My name is Stefano Baroni and I live in Umbria, the Green Heart of Italy. I’m an Orff-Shulwerk Certified Educator, a Drum Circle and Body Music Facilitator. Most of all I like to define myself as a learning facilitator, someone who uses music as a tool to develop various kinds of skills (even ones not of a specifically musical nature), to express ourselves and create positive relationships. At a certain point in my musical and human growth, I discovered that what I was best at and what made me happy was not so much ‘playing for people’ but ‘getting people to play’, actively involving them in experiences that might help them to better themselves, learning new things, expressing and developing their own musicality, working on their ability to listen to themselves and others, and on non-verbal communication.
When I was a child I started to play piano but I found the rigidity of academic music teaching suffocating; I was profoundly attracted by the strong tie between the human and the musical spheres; the piano was most of all a means to communicate, to tell stories, to give a concrete form to emotions, and modulate them. As an adolescent, I fell in love with the guitar and then with jazz, studying improvisation (with Ramberto Ciammarughi) once I had completed university. I graduated in mechanical engineering and I worked as engineer for almost ten years, as well as a teacher and a company trainer, and in the meantime I started to follow various courses in Italy and throughout Europe and to study anything that grabbed my curiosity revolving around music: I studied music therapy, Orff-Schulwerk musical teaching, as well as attending seminars and workshops on Body Music (Keith Terry, Pedro Consorte, Charles Raszl, Peter Stravrum Nielsen, Ciro Paduano), Circle Singing (Albert Hera, Roger Treece, Guillermo Rozenthuler, Anita Daulne), Drum Circles (Arthur Hull, Jane Bentley, Paul John Dear) and much more besides.

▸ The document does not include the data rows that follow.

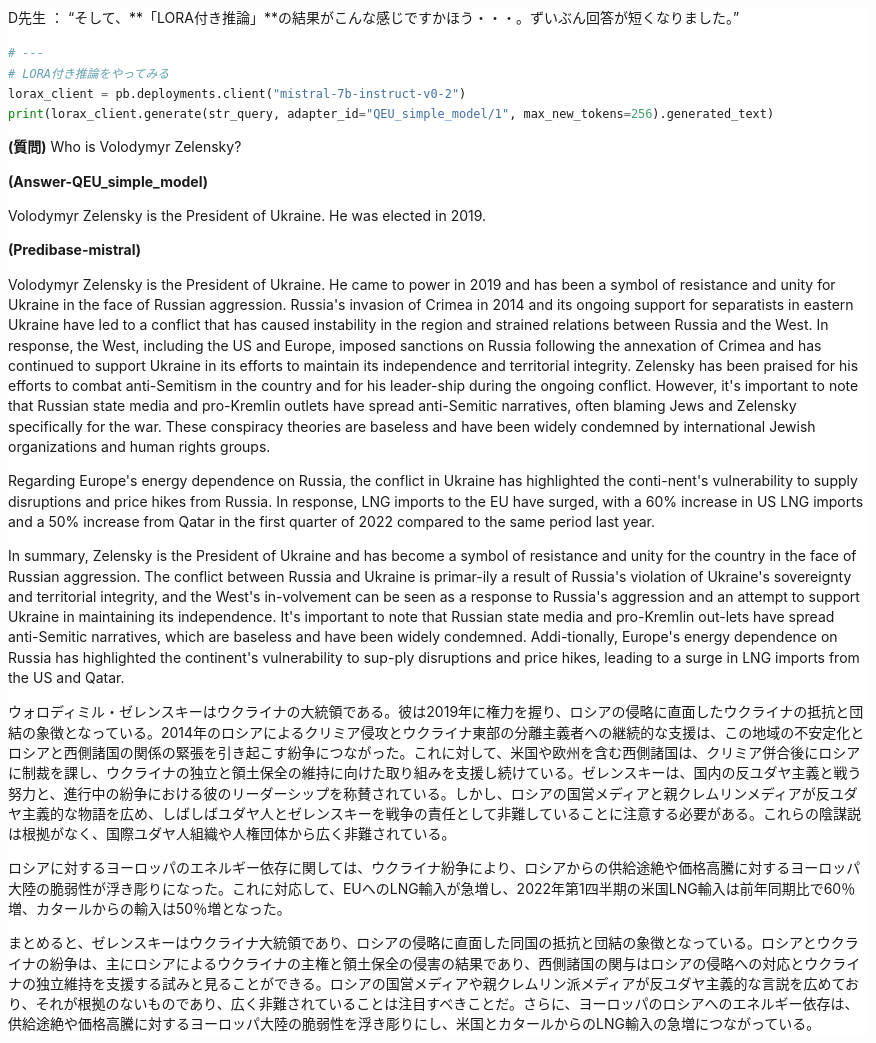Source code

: D先生 ： “そして、**「LORA付き推論」**の結果がこんな感じですかほう・・・。ずいぶん回答が短くなりました。”

```python
# ---
# LORA付き推論をやってみる
lorax_client = pb.deployments.client("mistral-7b-instruct-v0-2")
print(lorax_client.generate(str_query, adapter_id="QEU_simple_model/1", max_new_tokens=256).generated_text)

```

**(質問)**
Who is Volodymyr Zelensky?

**(Answer-QEU_simple_model)**

Volodymyr Zelensky is the President of Ukraine. He was elected in 2019.

**(Predibase-mistral)**

Volodymyr Zelensky is the President of Ukraine. He came to power in 2019 and has been a symbol of resistance and unity for Ukraine in the face of Russian aggression. Russia's invasion of Crimea in 2014 and its ongoing support for separatists in eastern Ukraine have led to a conflict that has caused instability in the region and strained relations between Russia and the West. In response, the West, including the US and Europe, imposed sanctions on Russia following the annexation of Crimea and has continued to support Ukraine in its efforts to maintain its independence and territorial integrity. Zelensky has been praised for his efforts to combat anti-Semitism in the country and for his leader-ship during the ongoing conflict. However, it's important to note that Russian state media and pro-Kremlin outlets have spread anti-Semitic narratives, often blaming Jews and Zelensky specifically for the war. These conspiracy theories are baseless and have been widely condemned by international Jewish organizations and human rights groups.

Regarding Europe's energy dependence on Russia, the conflict in Ukraine has highlighted the conti-nent's vulnerability to supply disruptions and price hikes from Russia. In response, LNG imports to the EU have surged, with a 60% increase in US LNG imports and a 50% increase from Qatar in the first quarter of 2022 compared to the same period last year.

In summary, Zelensky is the President of Ukraine and has become a symbol of resistance and unity for the country in the face of Russian aggression. The conflict between Russia and Ukraine is primar-ily a result of Russia's violation of Ukraine's sovereignty and territorial integrity, and the West's in-volvement can be seen as a response to Russia's aggression and an attempt to support Ukraine in maintaining its independence. It's important to note that Russian state media and pro-Kremlin out-lets have spread anti-Semitic narratives, which are baseless and have been widely condemned. Addi-tionally, Europe's energy dependence on Russia has highlighted the continent's vulnerability to sup-ply disruptions and price hikes, leading to a surge in LNG imports from the US and Qatar.

ウォロディミル・ゼレンスキーはウクライナの大統領である。彼は2019年に権力を握り、ロシアの侵略に直面したウクライナの抵抗と団結の象徴となっている。2014年のロシアによるクリミア侵攻とウクライナ東部の分離主義者への継続的な支援は、この地域の不安定化とロシアと西側諸国の関係の緊張を引き起こす紛争につながった。これに対して、米国や欧州を含む西側諸国は、クリミア併合後にロシアに制裁を課し、ウクライナの独立と領土保全の維持に向けた取り組みを支援し続けている。ゼレンスキーは、国内の反ユダヤ主義と戦う努力と、進行中の紛争における彼のリーダーシップを称賛されている。しかし、ロシアの国営メディアと親クレムリンメディアが反ユダヤ主義的な物語を広め、しばしばユダヤ人とゼレンスキーを戦争の責任として非難していることに注意する必要がある。これらの陰謀説は根拠がなく、国際ユダヤ人組織や人権団体から広く非難されている。

ロシアに対するヨーロッパのエネルギー依存に関しては、ウクライナ紛争により、ロシアからの供給途絶や価格高騰に対するヨーロッパ大陸の脆弱性が浮き彫りになった。これに対応して、EUへのLNG輸入が急増し、2022年第1四半期の米国LNG輸入は前年同期比で60％増、カタールからの輸入は50％増となった。

まとめると、ゼレンスキーはウクライナ大統領であり、ロシアの侵略に直面した同国の抵抗と団結の象徴となっている。ロシアとウクライナの紛争は、主にロシアによるウクライナの主権と領土保全の侵害の結果であり、西側諸国の関与はロシアの侵略への対応とウクライナの独立維持を支援する試みと見ることができる。ロシアの国営メディアや親クレムリン派メディアが反ユダヤ主義的な言説を広めており、それが根拠のないものであり、広く非難されていることは注目すべきことだ。さらに、ヨーロッパのロシアへのエネルギー依存は、供給途絶や価格高騰に対するヨーロッパ大陸の脆弱性を浮き彫りにし、米国とカタールからのLNG輸入の急増につながっている。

In 2015 I decided to focus exclusively on what I really felt to be gratifying. My work has led me to work in schools most of all, to develop teaching projects based on body music, as well as in music/music therapy schools, private associations, music conservatories and other public bodies up and down the country, staging training workshops for teachers, educators, music therapists, etc. What’s more, I collaborate with various choirs and associations on concerts and musical events in theatres and town squares. Over the last few years, after my first training as a Drum Circle facilitator with Arthur Hull I started promoting my own drum circles in schools, mental health institutions, detention centres, companies (events and team-building projects) and for events and community-building. I am lucky because I have met many incredible people who have encouraged me through their example and helped me to develop my own very particular path.
The first of these incredible people was Paolo Cerlati, a musician and music therapist but most of all an enlightened human being who one day, almost ten years ago, said something to me that was to change the course of my existence and which has become the paradigm of my life, leading me towards the circular and inclusive dimension of music:
“When playing the game of music, the winners are those who come together”
In this sentence, there are two key concepts for me: the first is linked to the teaching aspect: music is a game, a very serious game but one that we have to enjoy and derive emotions from. The second concept is linked to relating: the winners are those who come together. Music is a medium that unites us, that drives us to listen to others rather than to compete against them. Play (and therefore enjoyment) and relating are fundamental elements, ones at the basis of the learning process, and I believe that a good educator should never forget this.